Abstract

The adoption of aggressively down-scaled voltages along with worsening process variations, render nanometer devices prone to timing errors that threaten system functionality. The increased vulnerability of nanometer circuits to these errors attracted recent efforts in the development of timing error prediction models using machine learning (ML) methods. However, the majority of such models may be inaccurate, since they either neglect important microarchitecture properties and workload-dependent parameters, affecting timing error manifestation, or are constrained to limited operating areas. In this paper, we propose microarchitecture- and workload-aware ML models for timing error prediction that jointly consider various instruction types as well as all in-flight instructions in a pipeline. Our proposed models are able to predict the exact time and location (i.e., cycle, instruction and bit position) of timing errors with over 98% accuracy across multiple, critical operating regions. To circumvent the increased model complexity due to the considered features, we apply for the first time significance-driven approximations.
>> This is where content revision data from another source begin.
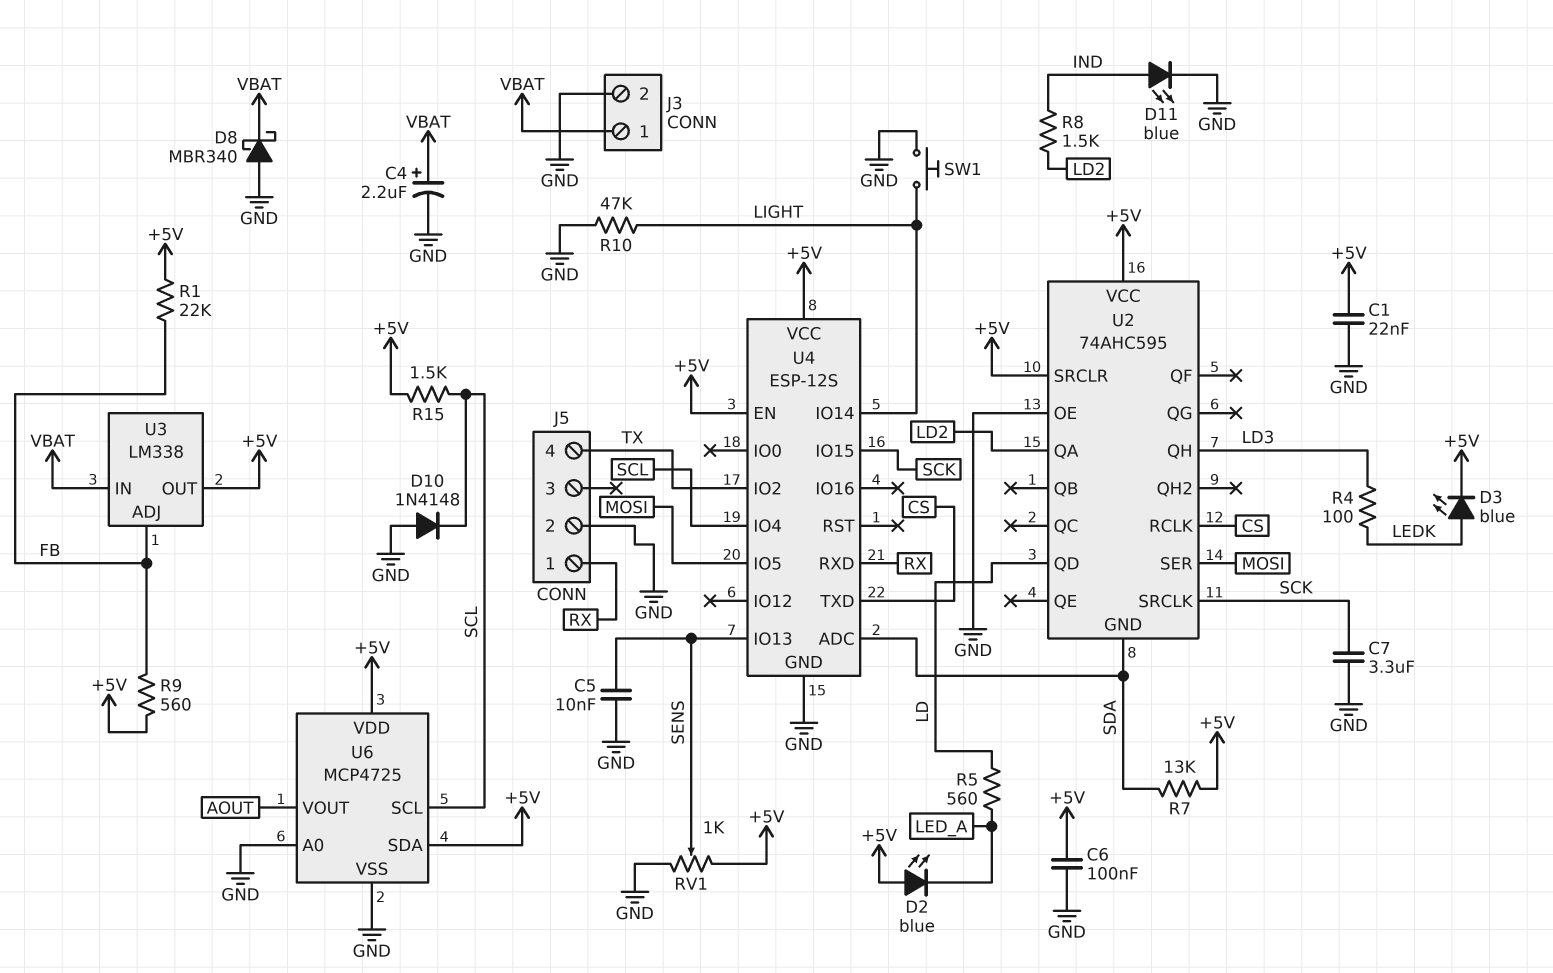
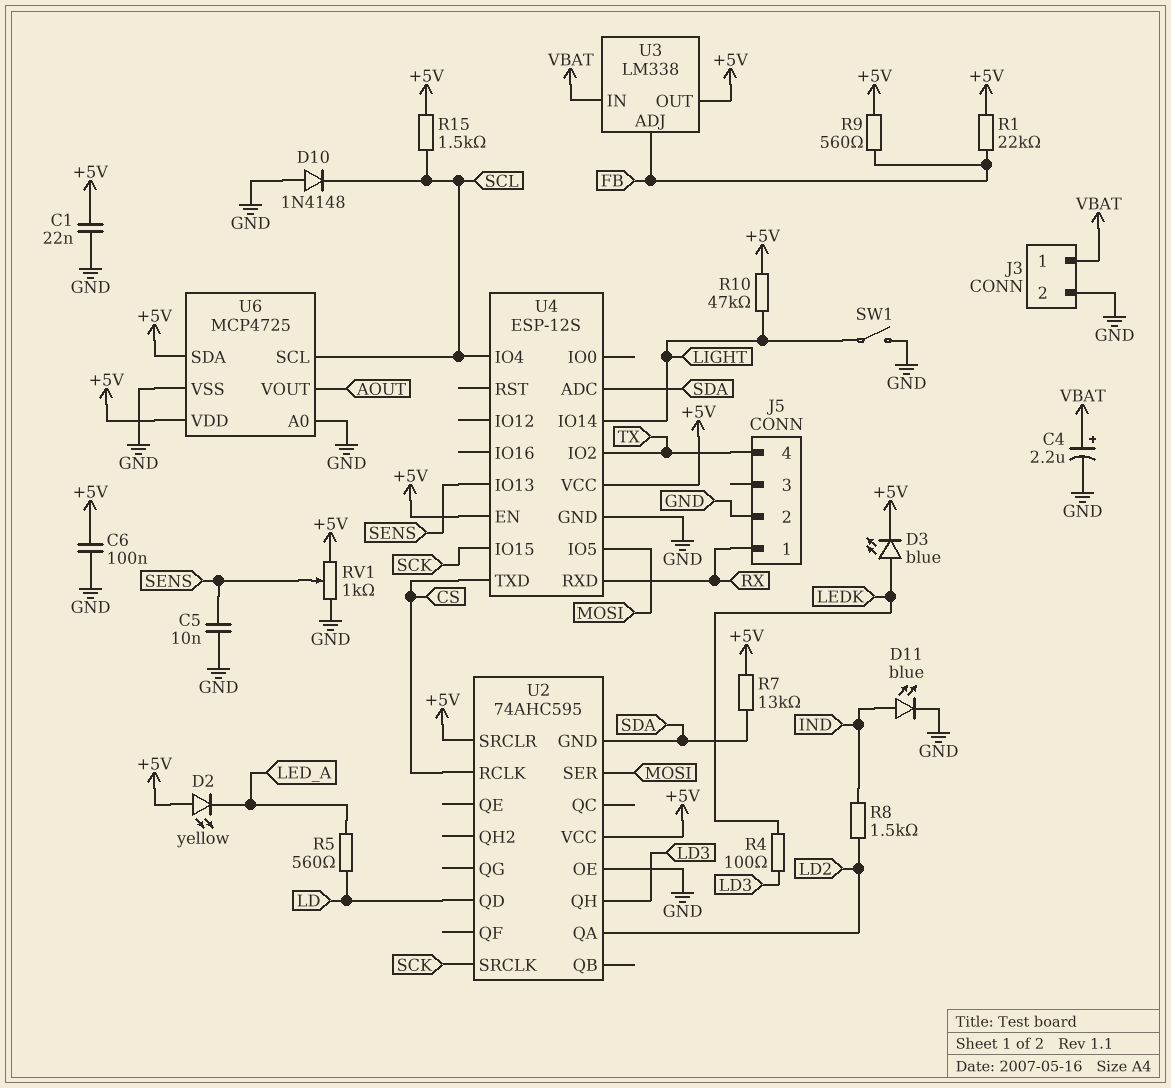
C7: 3.3uF (GND, SCK) -> none
D2: LED blue (A +5V, K LED_A) -> LED yellow (A +5V, K LED_A)
D8: schottky MBR340 (A GND, K VBAT) -> none
R10: 47k (GND, LIGHT) -> 47k (+5V, LIGHT)
SW1: button (GND, LIGHT) -> switch (GND, LIGHT)

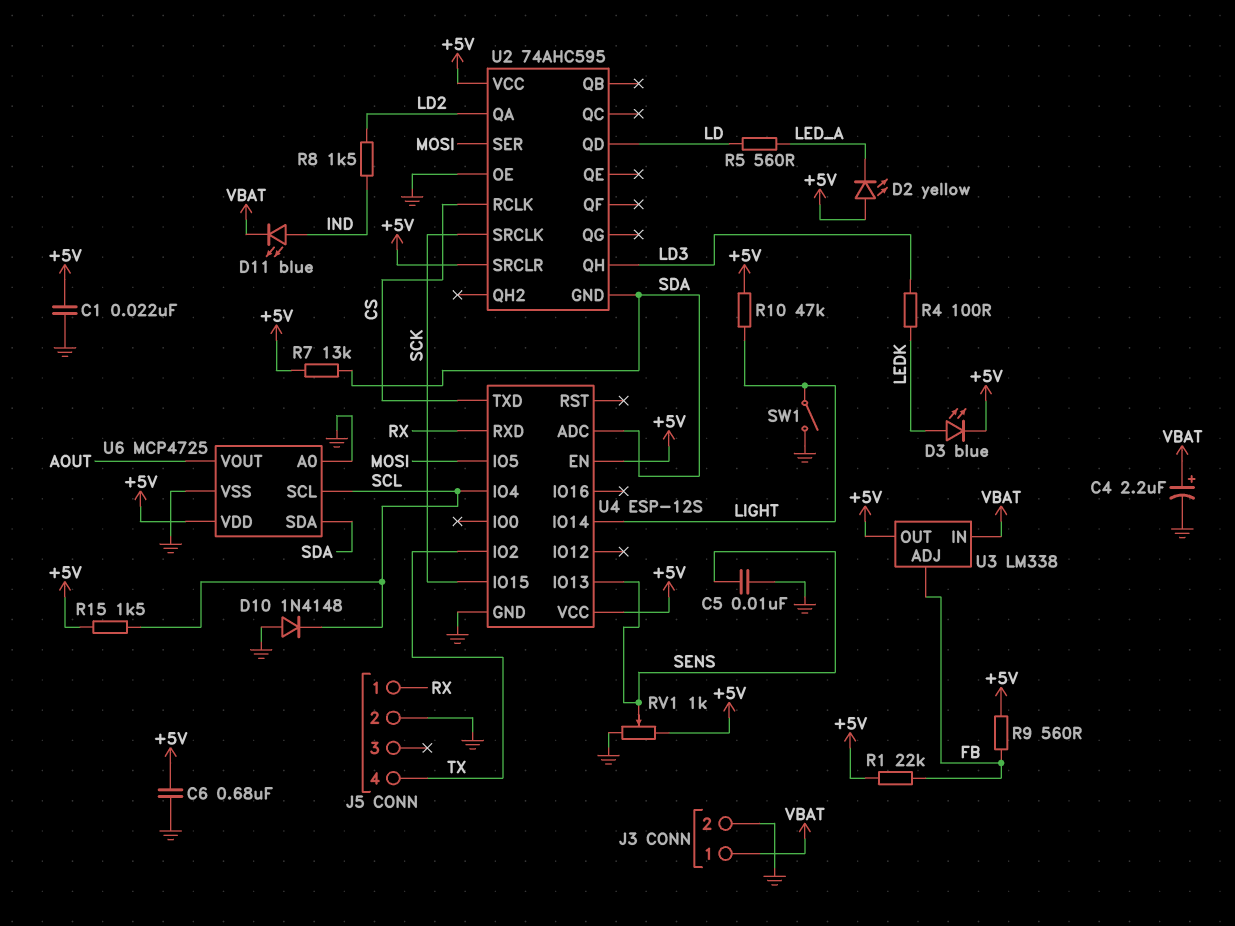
C6: 100nF (+5V, GND) -> 680nF (+5V, GND)
D11: LED blue (A IND, K GND) -> LED blue (A IND, K VBAT)
U6 pin SDA: +5V -> SDA

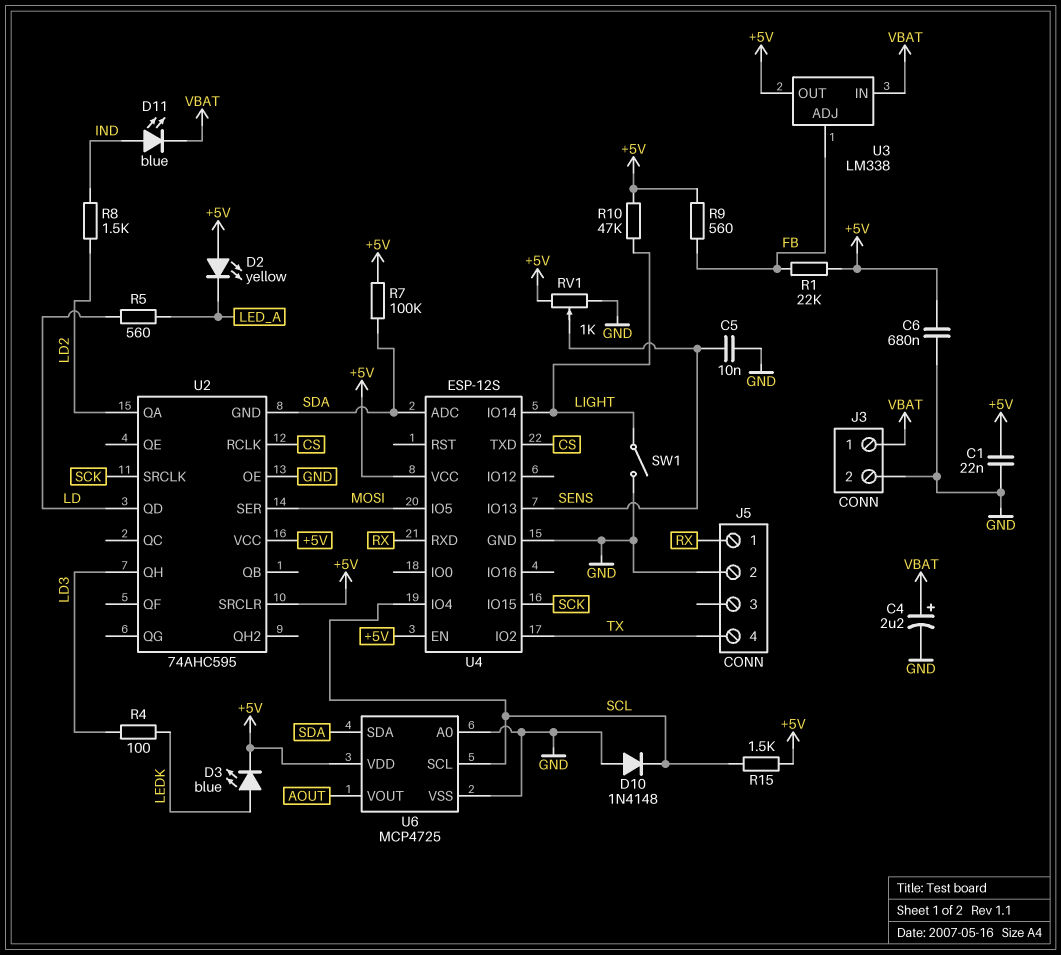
R7: 13k (+5V, SDA) -> 100k (+5V, SDA)

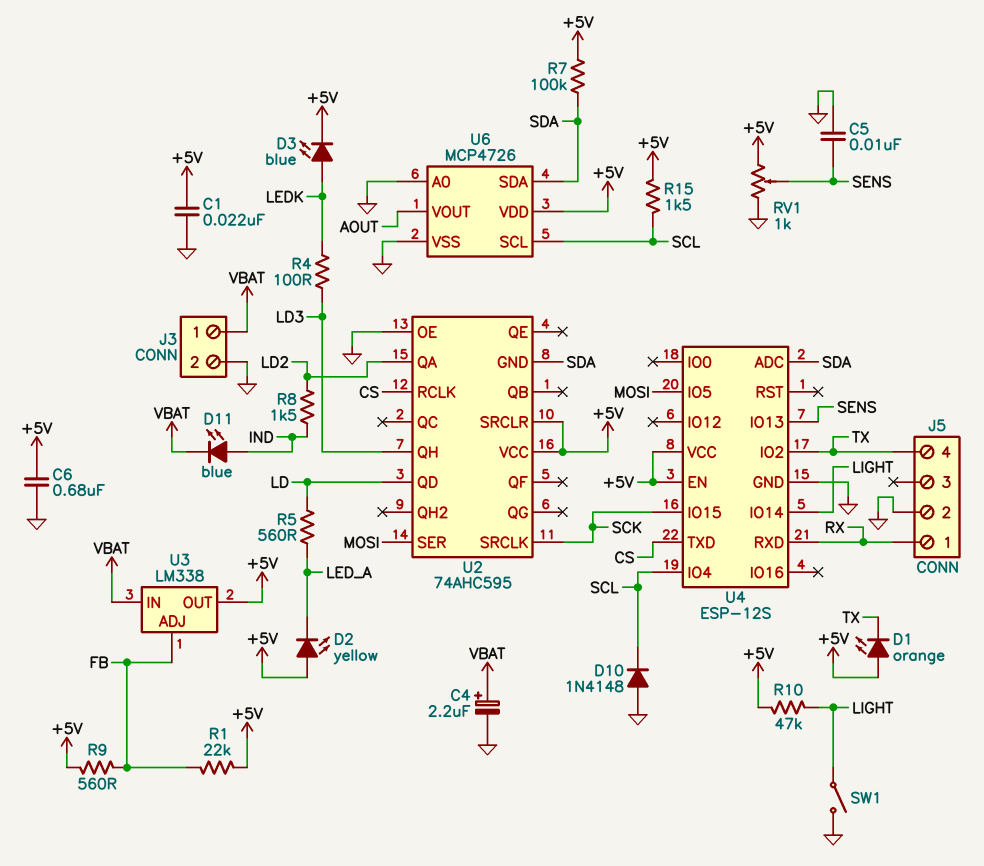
D1: none -> LED orange (A +5V, K TX)
U6: MCP4725 -> MCP4726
Evaluation results for various workloads and voltage reduction levels show that our significance-driven precision scaling improves the models’ inference time up to 4.66×, with less than 4% accuracy loss. Finally, we use the proposed model to accurately and realistically inject timing errors during the evaluation of application resiliency. When compared to prior timing error evaluation frameworks that rely on workload-agnostic models, our framework improves the output quality estimation up to 82.6%.